Write down every entry once more, exactly as it reads.

----

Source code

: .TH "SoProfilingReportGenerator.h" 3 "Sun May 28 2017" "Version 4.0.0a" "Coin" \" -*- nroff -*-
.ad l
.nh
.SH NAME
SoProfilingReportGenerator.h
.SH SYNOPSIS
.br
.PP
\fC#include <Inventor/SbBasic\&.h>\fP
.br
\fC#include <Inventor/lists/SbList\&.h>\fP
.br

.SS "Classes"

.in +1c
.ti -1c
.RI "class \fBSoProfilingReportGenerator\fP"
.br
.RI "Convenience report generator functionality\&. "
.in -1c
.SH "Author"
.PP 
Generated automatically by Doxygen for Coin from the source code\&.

----

#### [Exercise solution]
Source code

: .TH "SoProfilingReportGenerator.h" 3 "Sun May 28 2017" "Version 4.0.0a" "Coin" \" -*- nroff -*-
.ad l
.nh
.SH NAME
SoProfilingReportGenerator.h
.SH SYNOPSIS
.br
.PP
\fC#include <Inventor/SbBasic\&.h>\fP
.br
\fC#include <Inventor/lists/SbList\&.h>\fP
.br

.SS "Classes"

.in +1c
.ti -1c
.RI "class \fBSoProfilingReportGenerator\fP"
.br
.RI "Convenience report generator functionality\&. "
.in -1c
.SH "Author"
.PP 
Generated automatically by Doxygen for Coin from the source code\&.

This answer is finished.